# can't get old locomotives to run - new to model railroading



## PHXbird01 (Dec 5, 2010)

Greetings!

I can be considered new to model railroading despite having had an HO set with my dad when I was a small child. I'm wanting to get back into the hobby again and recently purchased a Bachmann E-Z Track layout from Costco to have running around the Christmas tree. With this set I have no complaints. The included EMD GP40 locomotive runs great, and the snap tracks are clean and smooth.

The problem is that my dad just gave me two of the locomotives he saved from our old set, and neither of them run worth anything. All I can tell about these locomotives is that one's a Bachmann Spectrum in Amtrak design, and the other is a Life-Like GP38 Burlington Northern. Both were bought in the late 1980s and haven't been run in over 10 years. Yesterday I took the Spectrum to a local hobby store where it ran beautifully when the gentleman touched the controller wires to the wheels after having cleaned and oiled them. When I got back home the engine didn't run any better than it had before I took it in. It just creeps along very slow despite being on full power.

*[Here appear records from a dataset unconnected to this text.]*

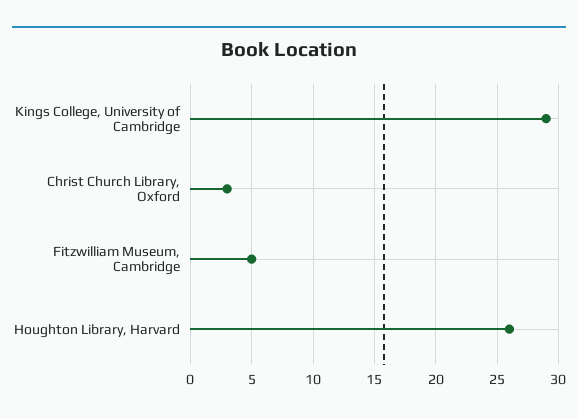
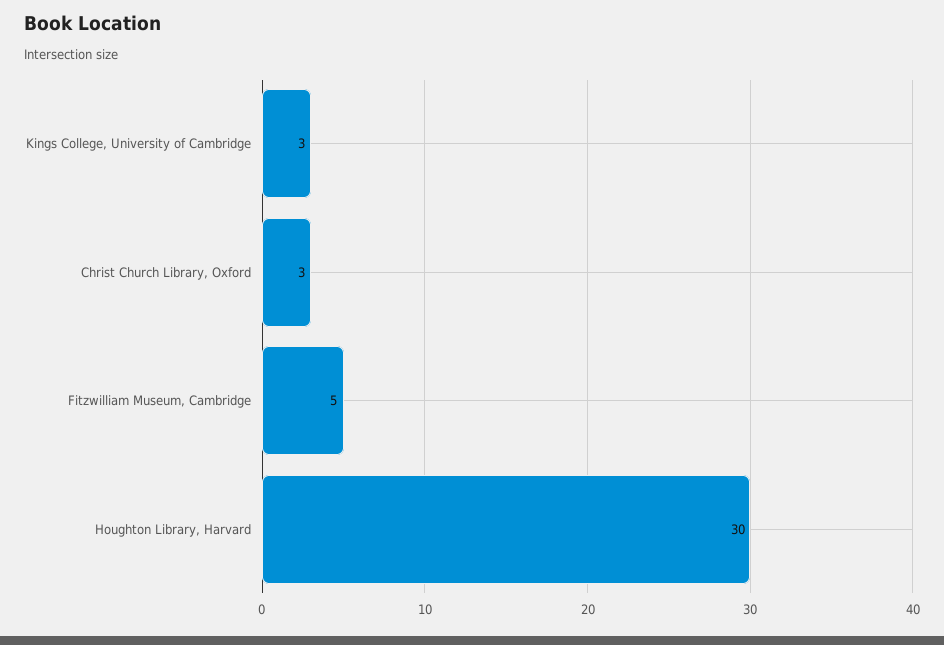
  {
-   "Kings College, University of Cambridge": 29,
+   "Kings College, University of Cambridge": 3,
    "Christ Church Library, Oxford": 3,
    "Fitzwilliam Museum, Cambridge": 5,
-   "Houghton Library, Harvard": 26
+   "Houghton Library, Harvard": 30
  }

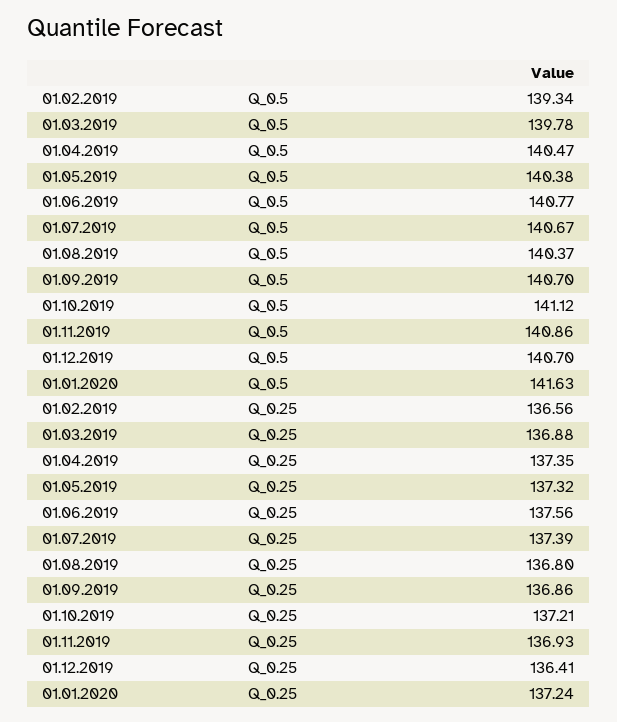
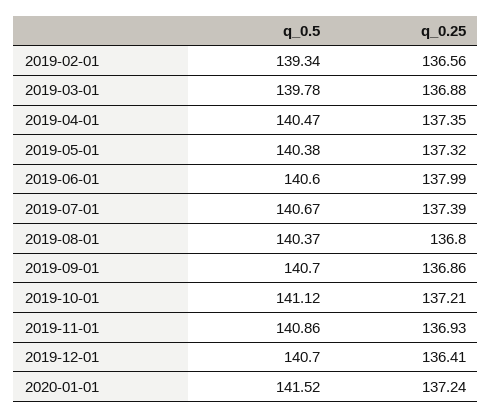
  {
    "01.02.2019": {
      "Q_0.5": 139.34,
      "Q_0.25": 136.56
    },
    "01.03.2019": {
      "Q_0.5": 139.78,
      "Q_0.25": 136.88
    },
    "01.04.2019": {
      "Q_0.5": 140.47,
      "Q_0.25": 137.35
    },
    "01.05.2019": {
      "Q_0.5": 140.38,
      "Q_0.25": 137.32
    },
    "01.06.2019": {
-     "Q_0.5": 140.77,
+     "Q_0.5": 140.6,
-     "Q_0.25": 137.56
+     "Q_0.25": 137.99
    },
    "01.07.2019": {
      "Q_0.5": 140.67,
      "Q_0.25": 137.39
    },
    "01.08.2019": {
      "Q_0.5": 140.37,
      "Q_0.25": 136.8
    },
    "01.09.2019": {
      "Q_0.5": 140.7,
      "Q_0.25": 136.86
    },
    "01.10.2019": {
      "Q_0.5": 141.12,
      "Q_0.25": 137.21
    },
    "01.11.2019": {
      "Q_0.5": 140.86,
      "Q_0.25": 136.93
    },
    "01.12.2019": {
      "Q_0.5": 140.7,
      "Q_0.25": 136.41
    },
    "01.01.2020": {
-     "Q_0.5": 141.63,
+     "Q_0.5": 141.52,
      "Q_0.25": 137.24
    }
  }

Does anybody know what else might be wrong since dirty tracks, dirty wheels, and parts needing oiled don't seem to be the issue? I'm wondering if maybe these older locomotives require more power than this new Bachmann controller puts out.

Thanks!

BTW, my model railroading plans for the short-term are to just keep using various E-Z Track layouts on the living room floor. Space constraints keep me from having an actual work bench for the time being.


----------



## nsr_civic (Jun 21, 2010)

what power supply did you get with your new track? if you bought a bachmann set it may be a dcc controller which will not run normal dc locomotives


----------



## Bucklaew (Oct 7, 2010)

Before any other work, I hope you have cleaned the electrical pickup wheels. I have boughtened brand new engines still in the box right off the dealer shelf which needed their wheels cleaned. Just my 2 pence worth.


----------



## tankist (Jun 11, 2009)

clean the oxidation from the wheels, clean the pickup springs (or whatever is used to get power from wheels). and unless its a can motor, clean up the brushes. but chances are they still going to act up


----------



## jzrouterman (Nov 27, 2010)

nsr_civic said:


> what power supply did you get with your new track? if you bought a bachmann set it may be a dcc controller which will not run normal dc locomotives


I agree. I mean, you stated that the guy at the hobby shop cleaned the wheels and it ran great there, so it should run good for you at home, no matter what size pwer pack you have,,,, Unless what you have at home is DCC which is probably the case because you said that this was your dad's old engine, so more than likely it's DC rather than DCC. 

Take both your new engine and your dad's old engine back to the hobbyshop. Let them look at both. They'll be able to tell you immediately if this is indeed your problem.


----------



## sstlaure (Oct 12, 2010)

I doubt the Bachmann EZ track set is a DCC set-up. Did you clean the track your set came with? Also make sure that the joiners between the sections of EZ-track are properly aligned so that you have continuous power between sections.

Does the engine run any better on the section where the power goes into the track?


----------



## PHXbird01 (Dec 5, 2010)

Thank you for the responses! I've checked all track connections and haven't found any gaps or rough spots. Since the new locomotive seems to run great I'm leaning towards a power pack issue. I'll go ahead and take the old and new locomotives back to the hobby store and go from there. 

I'm already starting to like the problem solving involved!


----------